Formula for finding 'near perfect' matches [duplicate]

I have a list of +-8000 items which is the result after applying numerous techniques to remove duplicates (the list started at over 10000 items).

I now have the following issue -

Example 1. Jack Daniel 2. Jack Daniels 3. Jack Daniel's

Clearly all of the above relate to one item but they are still technically unique. I tried pulling the first 4 letters and checking for matches however there were +-4000 and most of them were false positives i.e.

  1. Jack Dxxx
  2. Jack Bxxx

Both would pull Jack but would not be a valid duplicate.

Any thoughts?


Based on Zoredache's comment, here is my sample workbook using VBA and the Levenshtein Distance to find similar strings within a big list. It's based on @smirkingman and @Apostolos55 answers on stackoverflow.

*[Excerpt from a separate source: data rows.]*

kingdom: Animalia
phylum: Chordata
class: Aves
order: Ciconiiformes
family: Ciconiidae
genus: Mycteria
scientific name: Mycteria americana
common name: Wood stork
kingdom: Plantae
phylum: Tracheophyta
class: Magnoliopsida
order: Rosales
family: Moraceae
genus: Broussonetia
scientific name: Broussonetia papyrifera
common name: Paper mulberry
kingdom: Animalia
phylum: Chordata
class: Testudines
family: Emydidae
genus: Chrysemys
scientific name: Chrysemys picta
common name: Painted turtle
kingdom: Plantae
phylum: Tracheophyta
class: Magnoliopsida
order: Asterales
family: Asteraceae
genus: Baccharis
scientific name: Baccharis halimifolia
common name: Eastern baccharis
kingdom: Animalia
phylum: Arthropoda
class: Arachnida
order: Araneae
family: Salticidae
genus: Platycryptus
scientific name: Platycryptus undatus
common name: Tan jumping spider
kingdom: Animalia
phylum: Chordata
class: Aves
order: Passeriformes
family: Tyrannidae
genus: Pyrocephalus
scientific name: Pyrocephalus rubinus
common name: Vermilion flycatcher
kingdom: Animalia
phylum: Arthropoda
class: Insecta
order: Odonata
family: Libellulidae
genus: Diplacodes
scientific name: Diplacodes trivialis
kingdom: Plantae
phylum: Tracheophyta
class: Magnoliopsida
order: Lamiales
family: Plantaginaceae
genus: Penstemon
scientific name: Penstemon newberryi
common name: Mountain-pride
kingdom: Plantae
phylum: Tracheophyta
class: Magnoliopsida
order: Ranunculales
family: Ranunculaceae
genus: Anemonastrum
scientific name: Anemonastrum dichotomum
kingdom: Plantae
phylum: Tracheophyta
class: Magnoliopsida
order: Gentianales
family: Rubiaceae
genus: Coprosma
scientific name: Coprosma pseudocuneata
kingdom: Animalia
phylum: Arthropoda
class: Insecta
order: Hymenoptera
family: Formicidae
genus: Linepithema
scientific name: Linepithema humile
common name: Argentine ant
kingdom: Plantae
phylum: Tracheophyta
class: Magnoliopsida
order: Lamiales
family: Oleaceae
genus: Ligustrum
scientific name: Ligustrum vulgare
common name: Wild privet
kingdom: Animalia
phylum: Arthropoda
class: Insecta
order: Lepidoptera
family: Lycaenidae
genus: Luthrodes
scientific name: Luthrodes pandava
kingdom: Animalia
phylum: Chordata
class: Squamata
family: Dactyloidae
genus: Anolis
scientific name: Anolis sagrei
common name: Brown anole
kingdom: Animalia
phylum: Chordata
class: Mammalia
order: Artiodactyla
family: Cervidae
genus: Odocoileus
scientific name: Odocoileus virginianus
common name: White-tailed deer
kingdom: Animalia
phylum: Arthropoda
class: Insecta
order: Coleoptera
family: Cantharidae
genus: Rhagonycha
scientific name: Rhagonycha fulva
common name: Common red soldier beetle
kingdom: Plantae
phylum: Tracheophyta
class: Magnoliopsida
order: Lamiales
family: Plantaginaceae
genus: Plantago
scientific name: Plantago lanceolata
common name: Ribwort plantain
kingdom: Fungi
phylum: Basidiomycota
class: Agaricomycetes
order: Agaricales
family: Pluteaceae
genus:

The Levenshtein distance between two words is the minimum number of single-character edits (insertion, deletion, substitution) required to change one word into the other

I implemented two different versions. Please check which function is faster for your case with 8000 values. If you're curious, view the full VBA code on Github. Raise the threshold in the line const treshold = 1 if you want results with more than 1 required edit to get a match somewhere.

enter image description here

  • Formula syntax: =LevenshteinCompare( <cell_to_check> , <range_to_search_in> )
    Example: =LevenshteinCompare(A2;A$2:A$12) (Notice the fixed range)
  • Output syntax: <number_of_required_edits> - [<match_address>] <match_value>

Private Function Levenshtein(S1 As String, S2 As String)

Dim i As Integer, j As Integer
Dim l1 As Integer, l2 As Integer
Dim d() As Integer
Dim min1 As Integer, min2 As Integer

l1 = Len(S1)
l2 = Len(S2)
ReDim d(l1, l2)
For i = 0 To l1
    d(i, 0) = i
Next
For j = 0 To l2
    d(0, j) = j
Next
For i = 1 To l1
    For j = 1 To l2
        If Mid(S1, i, 1) = Mid(S2, j, 1) Then
            d(i, j) = d(i - 1, j - 1)
        Else
            min1 = d(i - 1, j) + 1
            min2 = d(i, j - 1) + 1
            If min2 < min1 Then
                min1 = min2
            End If
            min2 = d(i - 1, j - 1) + 1
            If min2 < min1 Then
                min1 = min2
            End If
            d(i, j) = min1
        End If
    Next
Next
Levenshtein = d(l1, l2)
End Function


Public Function LevenshteinCompare(S1 As Range, wordrange As Range)

Const treshold = 1
For Each S2 In Application.Intersect(wordrange, wordrange.Parent.UsedRange)
    oldRes = newRes
    newRes = Levenshtein(S1.Value, S2.Value)
    If oldRes < newRes And oldRes <> "" Or S1.Address = S2.Address Then
        newRes = oldRes
        newS2row = oldS2row
    Else
        oldS2 = S2
        oldS2row = S2.Address(0, 0)
    End If
    newS2 = oldS2
Next

If newRes <= treshold Then
    LevenshteinCompare = newRes & " - [" & newS2row & "]  " & newS2
Else
    LevenshteinCompare = ""
End If
End Function

That was fun ☜(゚ヮ゚☜)